Think this stereotyping and framing doesn't matter in terms of business and funding in EVERY SINGLE FIELD? It does, folks. It does.
Here's a little bit of research for you from Sweden that was recently published in the Harvard Business Review.

The TL:DR: This chart:

Now pretty much every woman I've talked to who saw the Wonder Woman movie mentions the No Man's Land scene. And pretty much every woman I've talked to cried during that scene. *raises hand* In an interview with Fandango, director Patty Jenkins spoke about how the best scene in the movie almost didn't happen:

The sequence features Gal Gadot’s Wonder Woman bravely marching across a stretch of unoccupied land in order to reach a village on the other side and rescue its people from German forces. It’s an incredible scene and perhaps the highlight of the movie, but Jenkins admits it was kind of a hard sell because Wonder Woman wasn’t fighting anyone or anything.
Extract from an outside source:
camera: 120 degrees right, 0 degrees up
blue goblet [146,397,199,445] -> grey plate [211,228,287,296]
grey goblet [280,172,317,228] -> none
“I think that in superhero movies, they fight other people, they fight villains,” she said. “So when I started to really hunker in on the significance of No Man's Land, there were a couple people who were deeply confused, wondering, like, ‘Well, what is she going to do? How many bullets can she fight?’ And I kept saying, ‘It's not about that. This is a different scene than that. This is a scene about her becoming Wonder Woman.’”


I was thinking about why that scene affected me so much, and the reasons are complex. For one, there's this, which I just read this morning in Adam Grant's book ORIGINALS: How Non-Conformists Move the World


As a woman who has been writing political opinion (often unpopular political opinion) for the last 14 years, I know how it feels to be in that wilderness. Instead of bullets, you get rape threats or hate mail telling you you're unAmerican or unpatriotic or a terrorist lover or you should die, or you need to get laid, or a blatantly misogynist male Greenwich real estate broker writing several pieces calling you mentally unstable, despite his own issues. But you are still there, often feeling totally alone, but knowing you have to be brave enough to take that step despite the intense flak you know you'll face because as Diana says, "Who will I be if I stay?"
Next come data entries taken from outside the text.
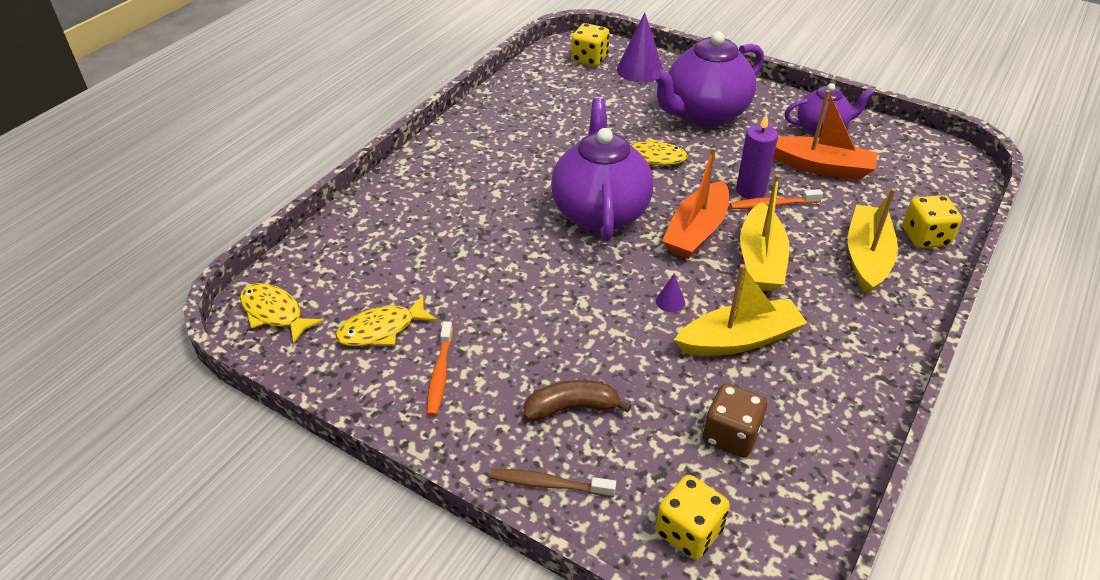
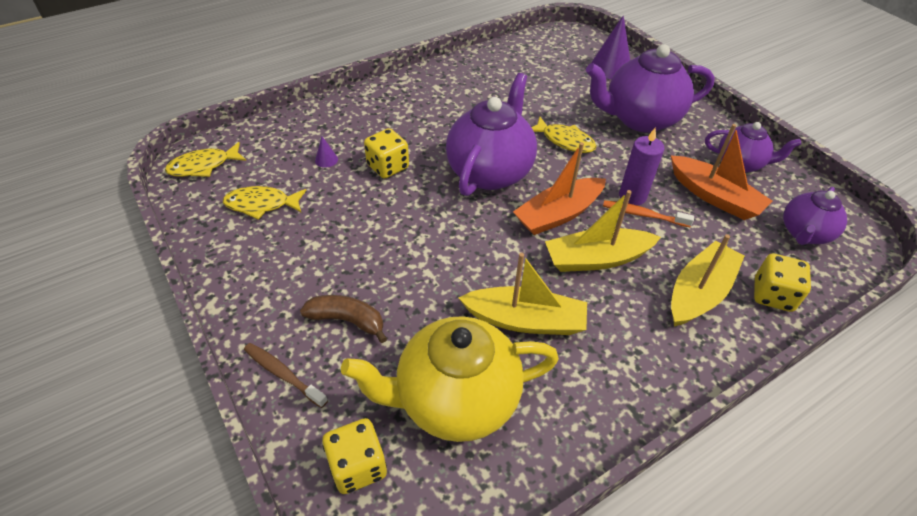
camera: 25 degrees right, 5 degrees up
yellow fish [240,283,324,344] -> yellow fish turned 90 degrees counterclockwise [165,142,246,177]
orange toothbrush [427,321,453,416] -> none
yellow dice [571,23,609,66] -> yellow dice moved to [364,128,409,179]
purple cone [656,273,685,312] -> purple cone moved to [315,136,338,168]
brown dice [703,384,767,457] -> yellow teapot [341,316,559,442]
yellow boat [740,174,789,291] -> yellow boat turned 45 degrees clockwise [545,190,661,272]
none -> purple teapot [783,187,847,245]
Earlier this week, Washington Post columnist E.J. Dionne wrote about Trump's "Diplomacy of Narcissism" and how it made him look weak, rather than strong. Since the 80's, the U.S.A has been dominated by Gordon Gekko "Greed is Good, greed is pure" propaganda. Anything that smacks of caring about community and other is labeled "socialism." But Dionne reminds us of Rabbi Hillel's questions:


No Man's Land made me cry from the depths of my neshama (soul) because it was the confirmation of what I've always felt - that we cannot keep walking on by when we see injustice. We cannot keep turning a blind eye. I've spent my entire life wondering how the Holocaust could happen, and the last two years have made me realize exactly how. I've seen people I considered friends turn a blind eye to racism, bigotry, anti-Semitism, Islamophobia, misogyny, possible treason and any number of egregious things because they want a tax cut, or they are putting party over country, or they want to be able to keep taking their golf vacations four or five times a year while still paying for their employees health insurance, even though it means that 24 million of us will lose health insurance entirely so they can afford to do so. Or, working class friends who for some reason have bought into the narrative that a serial liar who inherited his wealth, has been notoriously corrupt and who has stiffed working class people over and over and over again has miraculously changed and is now their champion in anything other than empty promises.

This is a time when we all have to ask ourselves: "If I am only for myself, what am I? If not now, when?" And have the courage to take that first step into the breach of No Man's Land.